The group was renamed the Nationalist Islamic Party in 1940, when it took on a more religious, as well as anti-British tone. After the war it was renamed yet again, now the Socialist Party of Egypt. The group's one electoral success came when it sent Ibrahim Shukri, its vice-president, to parliament in 1951. However, it was disbanded, along with all other parties, in 1953 following the 1952 military coup d'état.

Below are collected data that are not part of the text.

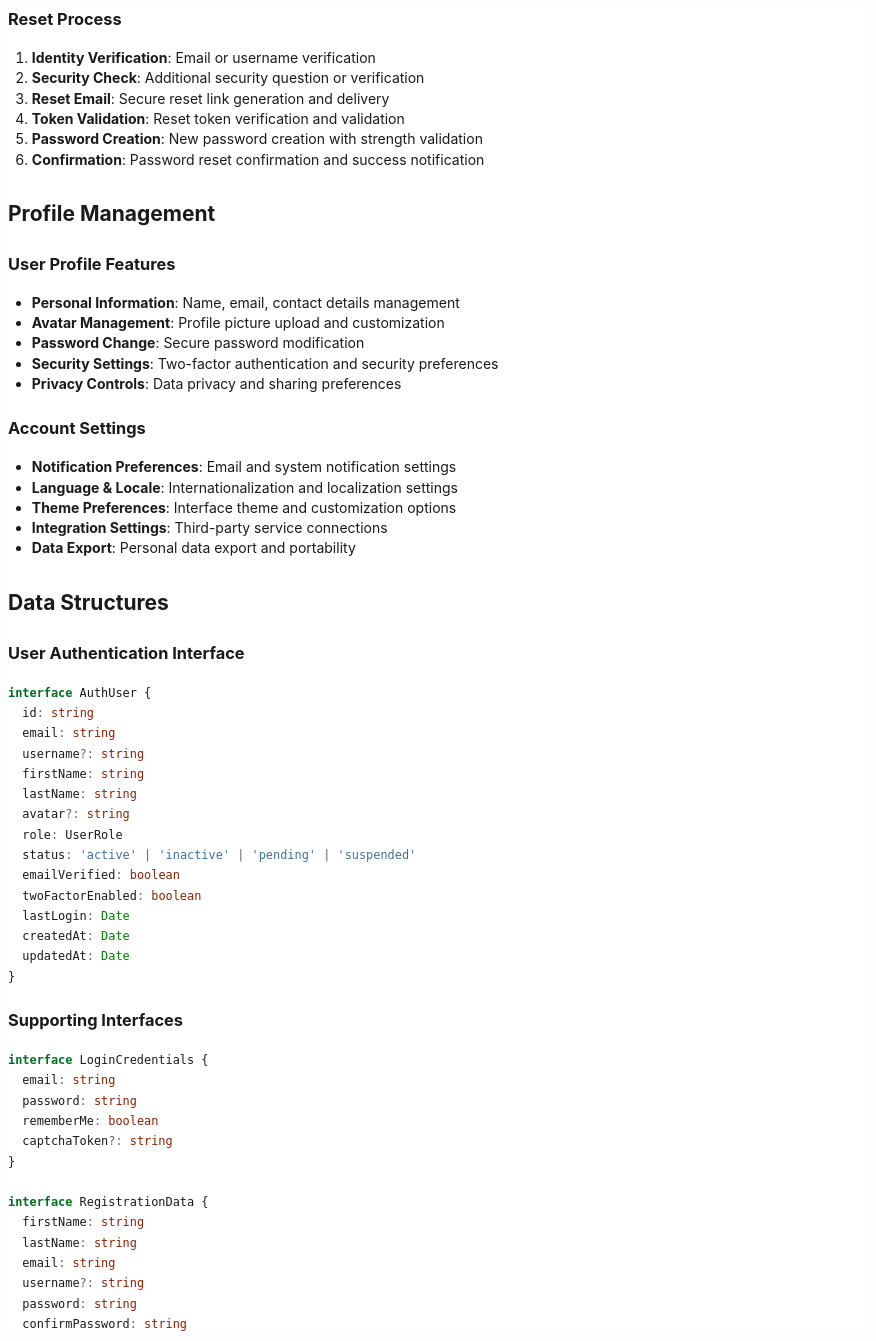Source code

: ### Reset Process
1. **Identity Verification**: Email or username verification
2. **Security Check**: Additional security question or verification
3. **Reset Email**: Secure reset link generation and delivery
4. **Token Validation**: Reset token verification and validation
5. **Password Creation**: New password creation with strength validation
6. **Confirmation**: Password reset confirmation and success notification

## Profile Management

### User Profile Features
- **Personal Information**: Name, email, contact details management
- **Avatar Management**: Profile picture upload and customization
- **Password Change**: Secure password modification
- **Security Settings**: Two-factor authentication and security preferences
- **Privacy Controls**: Data privacy and sharing preferences

### Account Settings
- **Notification Preferences**: Email and system notification settings
- **Language & Locale**: Internationalization and localization settings
- **Theme Preferences**: Interface theme and customization options
- **Integration Settings**: Third-party service connections
- **Data Export**: Personal data export and portability

## Data Structures

### User Authentication Interface
```typescript
interface AuthUser {
  id: string
  email: string
  username?: string
  firstName: string
  lastName: string
  avatar?: string
  role: UserRole
  status: 'active' | 'inactive' | 'pending' | 'suspended'
  emailVerified: boolean
  twoFactorEnabled: boolean
  lastLogin: Date
  createdAt: Date
  updatedAt: Date
}
```

### Supporting Interfaces
```typescript
interface LoginCredentials {
  email: string
  password: string
  rememberMe: boolean
  captchaToken?: string
}

interface RegistrationData {
  firstName: string
  lastName: string
  email: string
  username?: string
  password: string
  confirmPassword: string
```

After political parties were allowed again in Egypt, Ibrahim Shoukry formed a group, the Socialist Labor Party in 1978, which despite its name look much like the social nationalistic ideology of Young Egypt. It consists of members from different economic and social levels.

=== Ideology ===
Young Egypt espoused the most extreme Egyptian nationalism of the time, going further than any other existing party. It believed in the complete rejection of foreign influence. One of its Ten Principles was to "cling steadfastly to your nationality, making it an obsession." Ahmed Hussein saw in his vision of Egypt a country that has only been recently held back by foreigners, and that should return to its former glory, saying:"I will tell you, gentlemen, a reality which I discovered in Europe. It is that most of its peoples are close to the primitive, primal stages of life. The only thing responsible for their progress in life is the great amount of learning which they receive all over Europe. Their knowledge, their character, their virtues, their peculiarities – all of these have been acquired by striving and only by that. This means that if you strip from them this learning and this knowledge which they have won through striving and study, you will find Europeans close to the barbarism of prehistoric times."Hussein believed that while Europe had abandoned religion for "godless, materialist principles", modern Egypt's religious culture made it superior. This was in stark contrast to the Wafd, who were secularists. Young Egypt railed against foreign-owned factories, "anti-Islamic" entertainment, gambling, cinemas and alcohol. Young Egypt combined the religious values of the Egyptian urban worker with the nationalist values of the modern Egyptian student.